Menurut laporan Korea JoongAng Daily pada Senin (23/12), Wali Kota Gumi, Kim Jang-ho, mengumumkan secara langsung pembatalan penggunaan Pusat Seni dan Budaya Gumi untuk konser Lee Seung-hwan. “Kami telah memutuskan untuk membatalkan penggunaan tempat tersebut karena masalah keamanan, mengingat potensi konflik fisik antara pengunjung konser dan kelompok sayap kanan konservatif,” ujar Kim Jang-ho.
Kelompok sayap kanan telah mengadakan rapat umum di dekat Balai Kota Gumi untuk menyerukan pembatalan konser Lee Seung-hwan setelah penyanyi tersebut menyuarakan dukungannya terhadap pemakzulan Presiden Yoon Suk Yeol. Selain itu, Lee Seung-hwan juga tampil dalam rapat umum yang mendukung pemakzulan Presiden Yoon pada 13 Desember di dekat Majelis Nasional.
Lee Seung-hwan menyatakan ketidakpuasannya terhadap keputusan pembatalan konser tersebut dan memperingatkan tentang kemungkinan konsekuensi hukum.
“Saya berencana untuk mengambil tindakan hukum terhadap Kota Gumi,” tulis Lee Seung-hwan dalam unggahan media sosialnya.
Dia menekankan bahwa konsekuensi hukum dan finansial dari pembatalan yang dianggap tidak adil ini harus ditanggung oleh pihak yang terlibat dalam keputusan tersebut, bukan melalui pajak yang dibayarkan oleh warga negara.
Sebelum insiden Lee Seung-hwan, solois IU juga menghadapi reaksi keras dari pendukung sayap kanan yang memboikot penyanyi tersebut karena menyatakan dukungannya terhadap pemakzulan Yoon.
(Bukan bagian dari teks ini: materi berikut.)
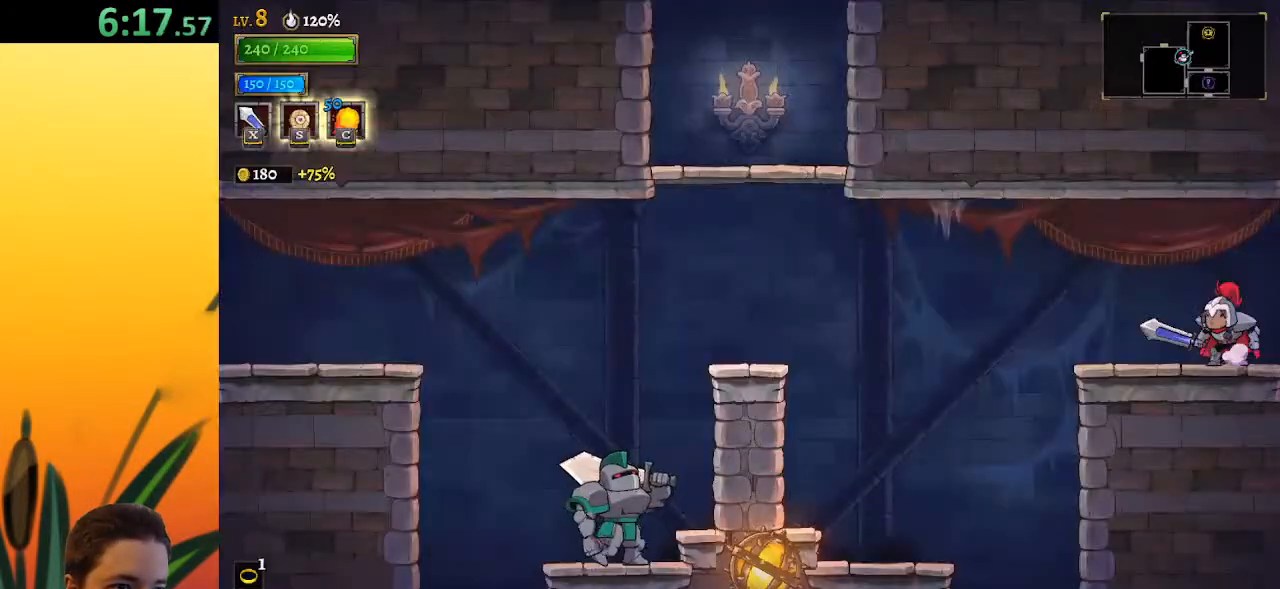
{"keys": ["a", "left"], "events": [[233, "z", "down"], [333, "z", "up"], [417, "a", "down"]]}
Pendukung Yoon menyatakan di internet bahwa mereka tidak akan lagi membeli produk yang diiklankan oleh IU, yang merupakan wajah dari merek-merek seperti Hite Jinro, Pepsi, dan Woori Bank.
IU bahkan membayar di muka untuk makanan di restoran dan kafe di dekat Majelis Nasional di Yeouido, Seoul bagian barat, bagi para penggemar yang berpartisipasi dalam demonstrasi untuk memakzulkan presiden pada 14 Desember. Selain diboikot, IU bersama artis lainnya, seperti NewJeans hingga Yuri Girls’ Generation, juga dilaporkan ke CIA untuk mendorong penyelidikan dan mempersulit mereka untuk memasuki AS.
Langkah-langkah ini diambil setelah Majelis Nasional meloloskan mosi pemakzulan terhadap Yoon pada rapat pleno yang diadakan pada 14 Desember di Seoul. Situasi ini menunjukkan betapa kuatnya dampak politik terhadap dunia hiburan di Korea Selatan, di mana ekspresi politik para artis dapat memicu reaksi yang signifikan dari berbagai pihak.
Kontroversi yang melibatkan para penyanyi Korea Selatan ini menyoroti tantangan yang dihadapi oleh para artis dalam mengekspresikan pandangan politik mereka. Reaksi keras dari kelompok sayap kanan dan dampak finansial yang mungkin timbul dari boikot dan pembatalan acara menunjukkan betapa kompleksnya hubungan antara dunia hiburan dan politik di Korea Selatan. Para artis kini harus lebih berhati-hati dalam menyuarakan pandangan politik mereka, mengingat potensi konsekuensi yang dapat mempengaruhi karier dan kehidupan pribadi mereka.